That doesn’t mean that people aren’t trying. Yesterday, Alex Jones filed a lawsuit against PayPal for more than $75,000, alleging that by banning InfoWars.com and PrisonPlanet.com, the platform violated California’s Unruh Civil Rights Act, which protects consumers from discrimination based on protected characteristics.

“A PayPal representative stated that, after extensively looking at the News Sites [InfoWars.com and PrisonPlanet.com], PayPal determined instances that ‘promoted hate and discriminatory intolerance against certain communities and religions,’” the lawsuit alleges. “Discrimination based on political affiliation or ideology is forbidden under Unruh, as it is a personal characteristic.”

Jones has, among other things, promoted the conspiracy theory that families of the victims of the Sandy Hook shooting are “crisis actors,” prompting certain followers of Jones to send death threats to the families.
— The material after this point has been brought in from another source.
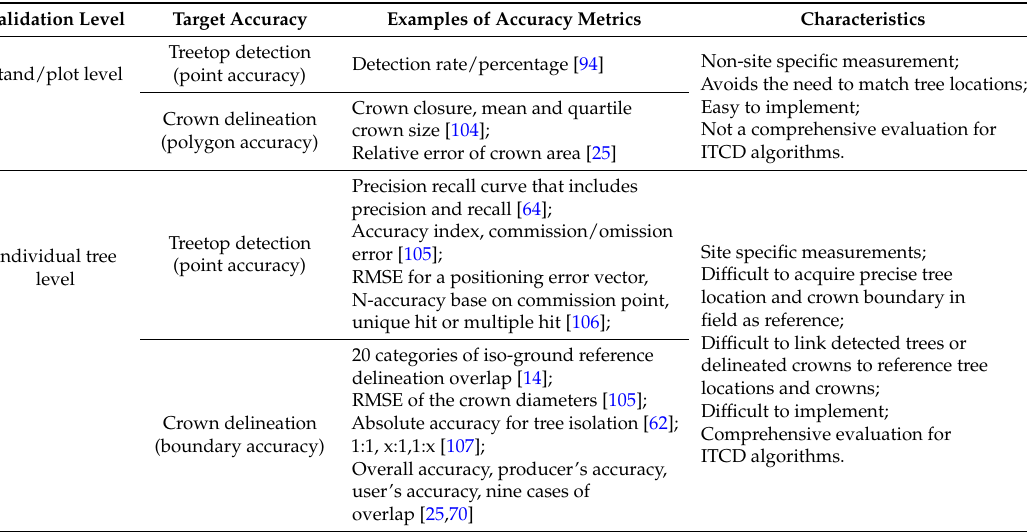
Table 3. Summary of the characteristics of ITCD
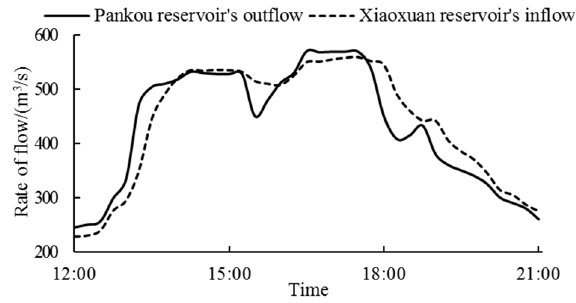
Figure 2. Pankou’s outflow and Xiaoxuan’s inflow.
Also, the Unruh Civil Rights Act only protects consumers on the basis of “age, ancestry, color, disability, national origin, race, religion, sex and sexual orientation.” According to PayPal’s User Agreement, the platform has the right to terminate service to a customer “for any reason and at any time.”

Jones has tried his best to paint himself as a victim of online censorship since facing backlash from major tech giants, which has gotten people’s attention but done little to repair his audience numbers. But especially in the case of fringe individuals like Valizadeh, any blow to their money stream is a debilitating hit to their ability to keep functioning.